FOSSPicks

vimDDR

Back in the mid-1990s, I had an office job that involved scanning lots of barcodes and entering the details from thousands of "assets" into a database. The database front end was nothing more than a simple DOS script, and I spent many hours, days, and weeks tapping away and getting nowhere. As a distraction that might also teach me how to touch type, I wrote a small game in the QBASIC version that came bundled with the PC. This game simply timed how long it took me to type all the letters on the keyboard in a specific random order. The best thing about this game was that while I was playing it, I appeared to be working amazingly productively!

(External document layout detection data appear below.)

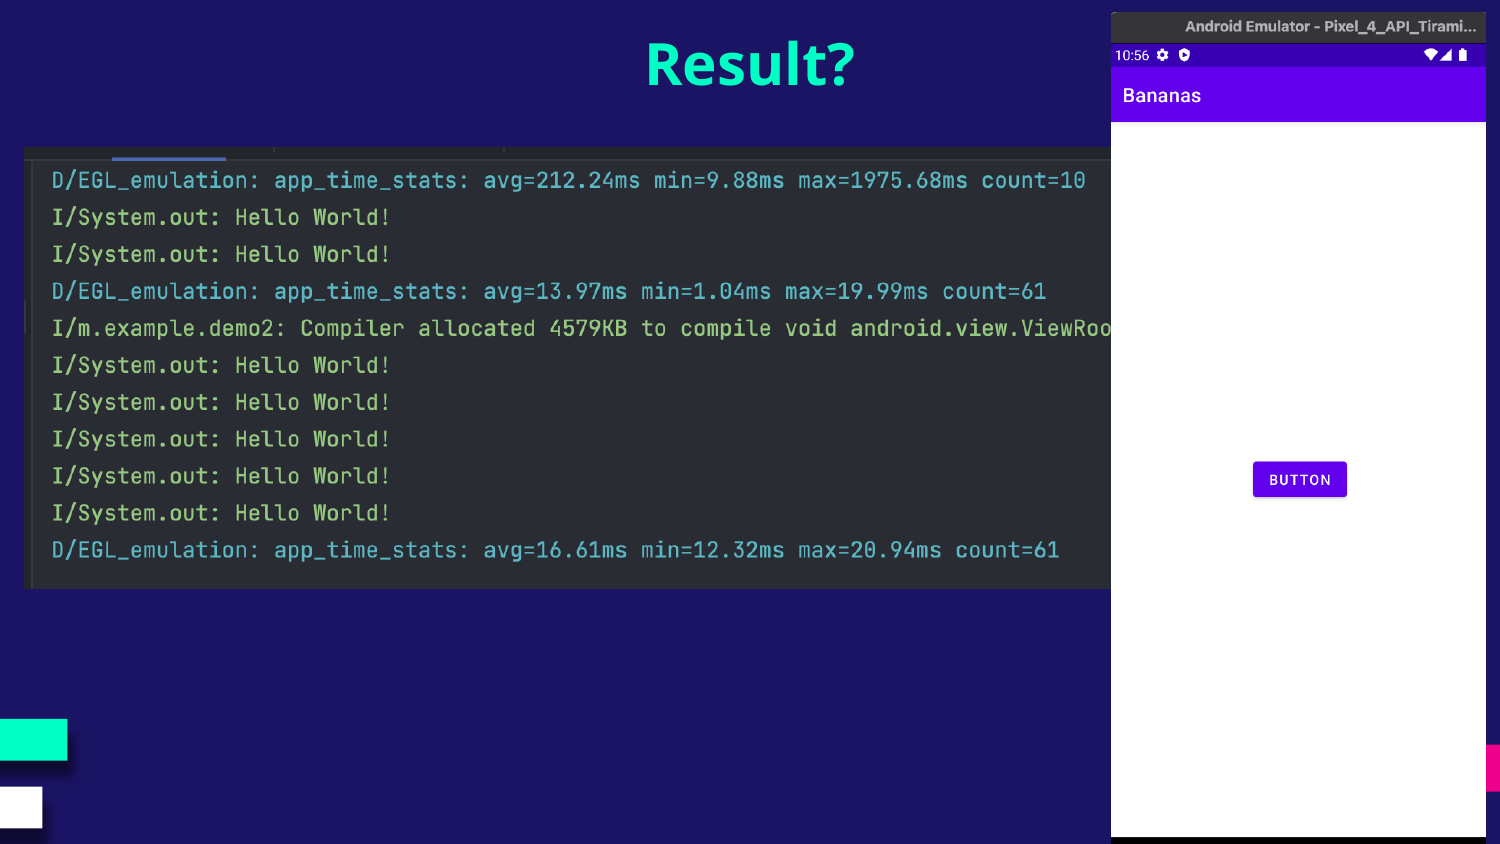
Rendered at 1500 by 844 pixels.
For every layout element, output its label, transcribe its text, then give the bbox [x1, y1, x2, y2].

picture [24, 12, 1486, 844]
title Result? [466, 12, 1034, 123]
text_box [0, 718, 68, 761]
text_box [0, 786, 43, 829]
text_box [1490, 744, 1500, 792]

All my co-workers were in awe of the rapid keyboard sounds that came from my cubicle, thinking I was rattling through the asset database at an unrivaled rate. In reality, I was trying to beat my high score.

VimDDR reminds me very much of that early QBASIC game I wrote because you can't really get a simpler game. Its 118 lines of Python wouldn't even look out of place printed in a 1980s computer magazine, ready for game-starved readers to type in the themselves. Run the script and a line appears showing a single unicode arrow and three hearts. The hearts are your lives, and the arrow indicates which vim direction key you need to press. This is real vim, which means you're not allowed to use the cursor keys! It's a classic finger trainer for h, j, k, and l – the gateway keys to vim's heady greatness. Master these instead of those cheap arrow keys, and you'll position yourself for vim's many and varied editing shortcuts. And it works!

Project Website

https://github.com/blitzkraft/vimddr

118 lines of Python can be surprisingly useful and addictive.